*Material for this task*.
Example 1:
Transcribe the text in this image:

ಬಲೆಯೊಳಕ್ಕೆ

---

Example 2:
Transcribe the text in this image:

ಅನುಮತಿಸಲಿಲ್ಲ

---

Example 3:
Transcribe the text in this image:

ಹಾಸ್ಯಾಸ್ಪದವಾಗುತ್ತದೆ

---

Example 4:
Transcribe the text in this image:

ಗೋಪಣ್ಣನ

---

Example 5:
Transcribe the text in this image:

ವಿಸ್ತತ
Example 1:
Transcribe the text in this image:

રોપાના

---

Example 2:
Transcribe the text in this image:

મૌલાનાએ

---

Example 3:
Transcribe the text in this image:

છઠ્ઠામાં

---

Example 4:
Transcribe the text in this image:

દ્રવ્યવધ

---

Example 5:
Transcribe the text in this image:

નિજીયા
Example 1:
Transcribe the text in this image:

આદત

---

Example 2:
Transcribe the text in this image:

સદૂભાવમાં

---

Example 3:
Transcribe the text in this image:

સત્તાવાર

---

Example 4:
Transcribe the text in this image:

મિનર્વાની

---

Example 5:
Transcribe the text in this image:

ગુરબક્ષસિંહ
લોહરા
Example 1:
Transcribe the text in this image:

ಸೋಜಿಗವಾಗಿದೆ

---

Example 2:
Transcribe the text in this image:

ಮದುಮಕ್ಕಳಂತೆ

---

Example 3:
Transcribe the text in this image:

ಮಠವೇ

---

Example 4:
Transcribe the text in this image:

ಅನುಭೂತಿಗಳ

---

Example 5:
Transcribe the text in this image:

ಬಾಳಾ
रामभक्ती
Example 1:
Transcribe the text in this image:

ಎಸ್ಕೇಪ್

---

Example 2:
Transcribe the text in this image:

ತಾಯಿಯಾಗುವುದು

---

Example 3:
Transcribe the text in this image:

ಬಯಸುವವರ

*Work order*. Please copy out each entry exactly as it appears above.

*Response*.
Example 1:
Transcribe the text in this image:

ಬಲೆಯೊಳಕ್ಕೆ

---

Example 2:
Transcribe the text in this image:

ಅನುಮತಿಸಲಿಲ್ಲ

---

Example 3:
Transcribe the text in this image:

ಹಾಸ್ಯಾಸ್ಪದವಾಗುತ್ತದೆ

---

Example 4:
Transcribe the text in this image:

ಗೋಪಣ್ಣನ

---

Example 5:
Transcribe the text in this image:

ವಿಸ್ತತ
Example 1:
Transcribe the text in this image:

રોપાના

---

Example 2:
Transcribe the text in this image:

મૌલાનાએ

---

Example 3:
Transcribe the text in this image:

છઠ્ઠામાં

---

Example 4:
Transcribe the text in this image:

દ્રવ્યવધ

---

Example 5:
Transcribe the text in this image:

નિજીયા
Example 1:
Transcribe the text in this image:

આદત

---

Example 2:
Transcribe the text in this image:

સદૂભાવમાં

---

Example 3:
Transcribe the text in this image:

સત્તાવાર

---

Example 4:
Transcribe the text in this image:

મિનર્વાની

---

Example 5:
Transcribe the text in this image:

ગુરબક્ષસિંહ
લોહરા
Example 1:
Transcribe the text in this image:

ಸೋಜಿಗವಾಗಿದೆ

---

Example 2:
Transcribe the text in this image:

ಮದುಮಕ್ಕಳಂತೆ

---

Example 3:
Transcribe the text in this image:

ಮಠವೇ

---

Example 4:
Transcribe the text in this image:

ಅನುಭೂತಿಗಳ

---

Example 5:
Transcribe the text in this image:

ಬಾಳಾ
रामभक्ती
Example 1:
Transcribe the text in this image:

ಎಸ್ಕೇಪ್

---

Example 2:
Transcribe the text in this image:

ತಾಯಿಯಾಗುವುದು

---

Example 3:
Transcribe the text in this image:

ಬಯಸುವವರ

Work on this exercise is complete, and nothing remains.